For reported receptive vocabulary, pointing experience alone explains 16.64% of the variance in vocabulary (adjusted-R²=0.14, p=.012), while walking experience alone explains virtually none (adjusted-R²=0.02, p=0.19). When adding both point and walk experience, the model accounts for 18.72% of the variance in receptive vocabulary (adjusted-R²=0.14, p=.029). In this model, point experience is a significant predictor (β_point−exp=0.07, p=.022), but walk experience is not (β_walk−exp=0.03, p=.357). The model with both point and walk experience is not a significant improvement over a model with only point experience (χ²=0.87, p=.357). See Table S5 in Supplementary Materials. Thus, the best model for predicting receptive vocabulary includes only point experience (and not walk experience) as a predictor. See Figure 6.

Figure 6.

Infants’ 17-month vocabulary as a function of months of experience pointing and walking. Ribbon represents 95 percent confidence interval. Point experience was a significant predictor of reported receptive vocabulary (red line, top panel).

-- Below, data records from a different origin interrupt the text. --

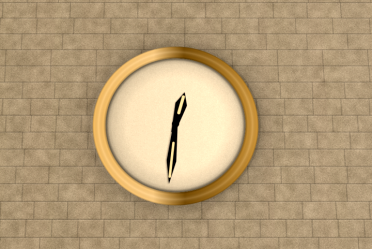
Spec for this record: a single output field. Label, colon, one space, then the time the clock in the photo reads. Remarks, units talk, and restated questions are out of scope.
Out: 12:31
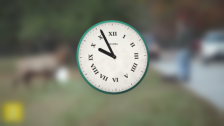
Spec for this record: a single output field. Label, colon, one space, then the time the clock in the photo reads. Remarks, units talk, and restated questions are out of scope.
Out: 9:56
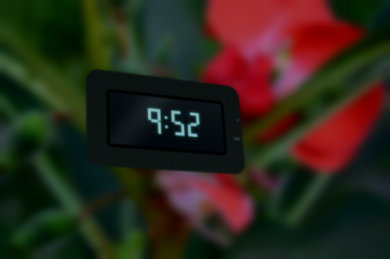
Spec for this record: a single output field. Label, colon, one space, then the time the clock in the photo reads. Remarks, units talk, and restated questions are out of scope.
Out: 9:52
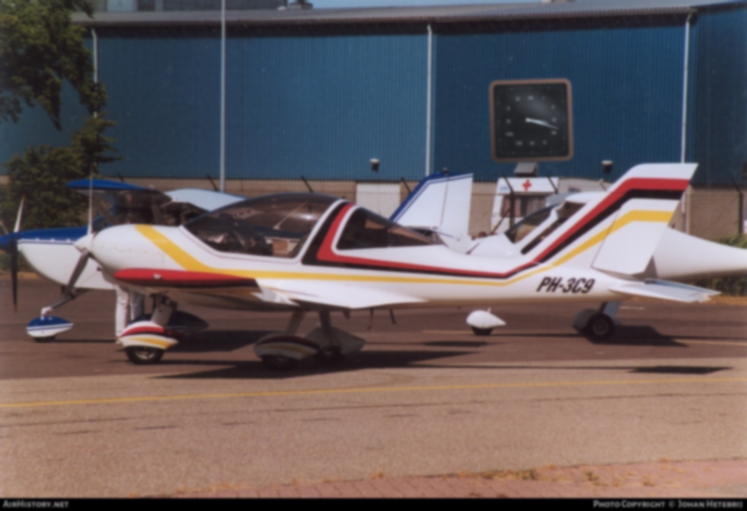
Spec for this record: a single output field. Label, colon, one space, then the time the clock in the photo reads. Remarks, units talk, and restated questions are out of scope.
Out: 3:18
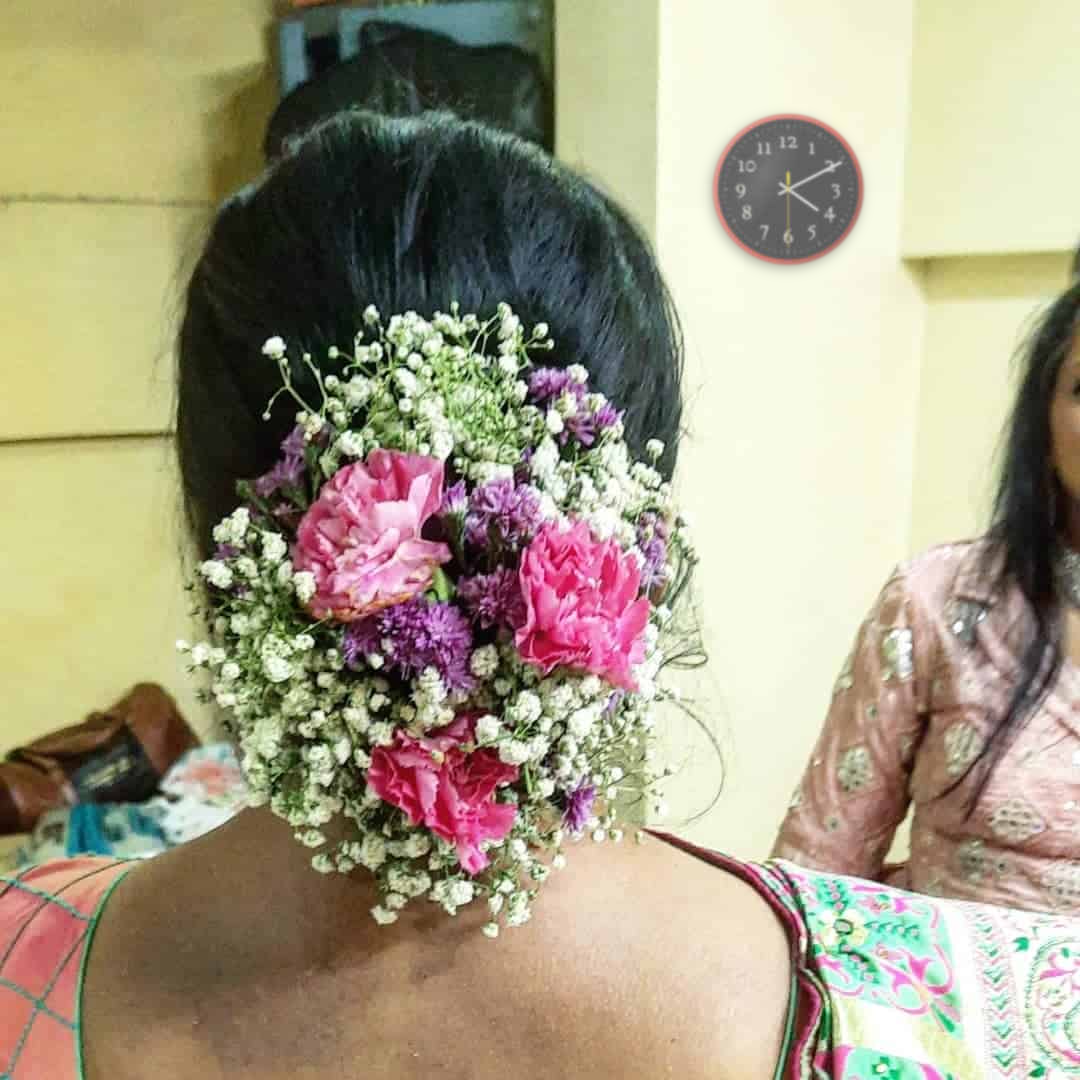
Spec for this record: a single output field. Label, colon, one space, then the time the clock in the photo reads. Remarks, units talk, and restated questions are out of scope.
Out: 4:10:30
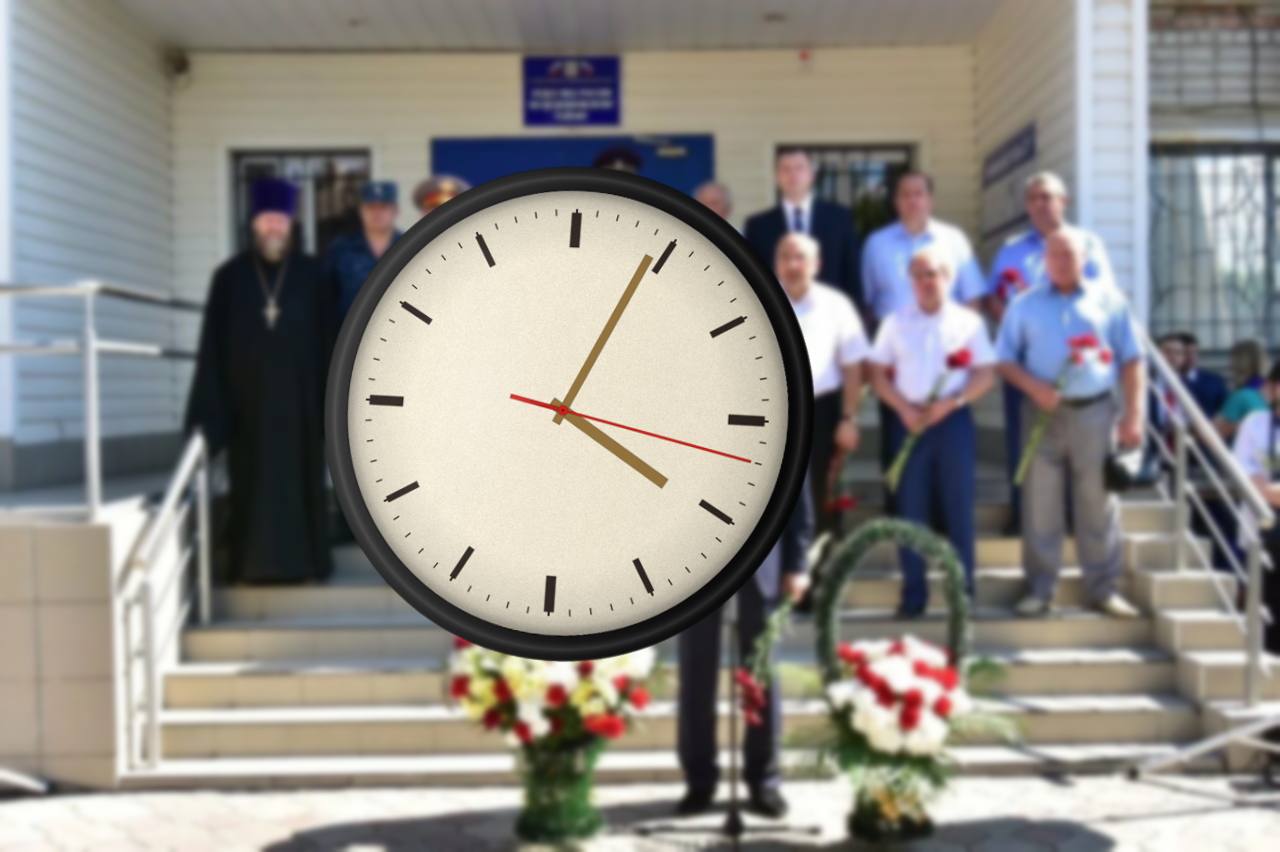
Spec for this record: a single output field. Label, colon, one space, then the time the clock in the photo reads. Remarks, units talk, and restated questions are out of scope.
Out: 4:04:17
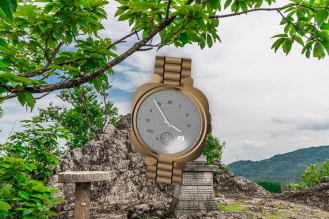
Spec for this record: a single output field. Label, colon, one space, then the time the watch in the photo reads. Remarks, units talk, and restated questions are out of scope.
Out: 3:54
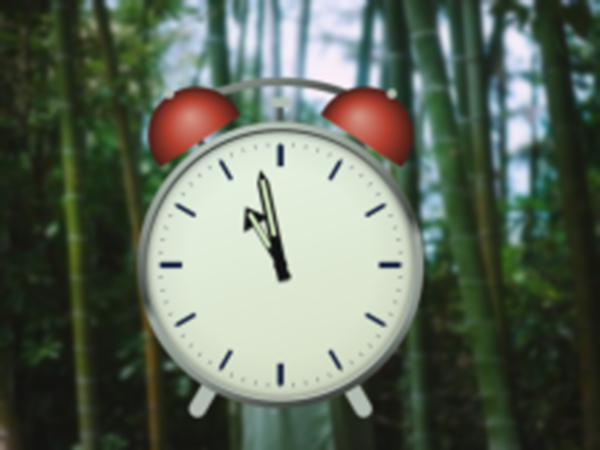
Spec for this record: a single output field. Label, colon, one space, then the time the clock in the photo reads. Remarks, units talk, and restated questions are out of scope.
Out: 10:58
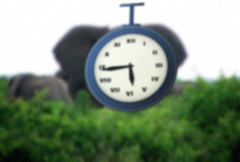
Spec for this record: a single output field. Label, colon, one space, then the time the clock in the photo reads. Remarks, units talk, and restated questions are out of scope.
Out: 5:44
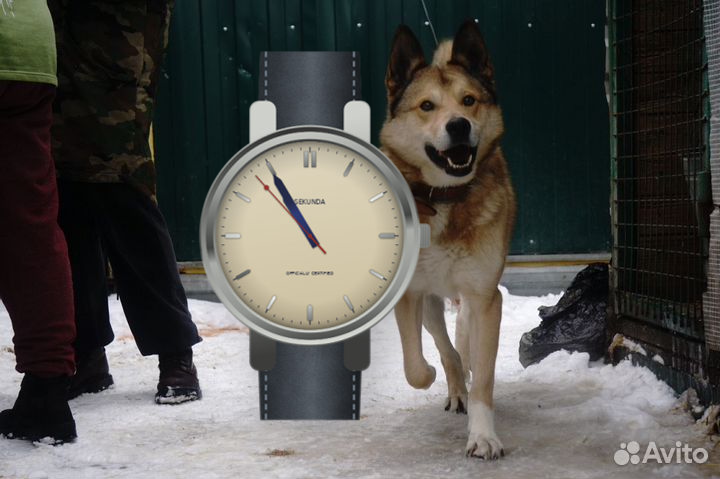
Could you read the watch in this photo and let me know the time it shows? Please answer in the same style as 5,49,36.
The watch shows 10,54,53
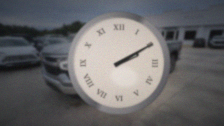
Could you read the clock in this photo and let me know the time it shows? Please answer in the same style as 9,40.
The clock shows 2,10
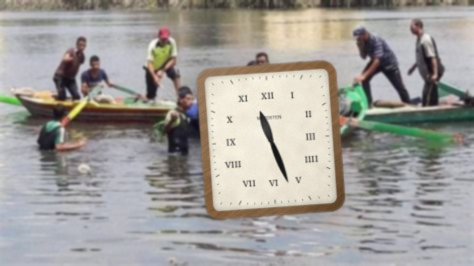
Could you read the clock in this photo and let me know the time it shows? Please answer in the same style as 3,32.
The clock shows 11,27
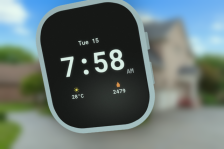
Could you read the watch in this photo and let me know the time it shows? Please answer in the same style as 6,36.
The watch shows 7,58
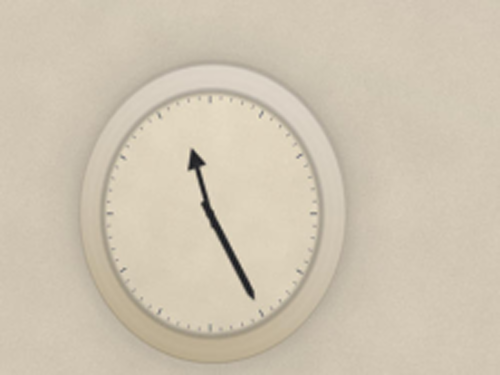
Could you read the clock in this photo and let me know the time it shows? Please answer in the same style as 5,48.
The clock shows 11,25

For reported productive vocabulary, as in the preceding set of longitudinal status models, the results showed the same pattern as for reported receptive vocabulary, but were weaker. The model with point experience alone accounted for a marginally significant 8.05% of the variance in productive vocabulary (adjusted-R²=0.05, p=.084). Again, walk experience did not explain significant variance in vocabulary (adjusted-R²=−0.01, p=0.39). Finally, the model with both pointing and walking experience did not account for significant variance overall (adjusted-R²=0.04, p=.188), and neither point experience (β_point−exp=0.14, p=.108) nor walk experience (β_walk−exp=0.06, p=.530) were significant predictors. See Table S6 in Supplementary Materials. Thus, as for receptive vocabulary, adding walk status did not improve model fit; point status provided a marginally significant improvement in fit. See Figure 6.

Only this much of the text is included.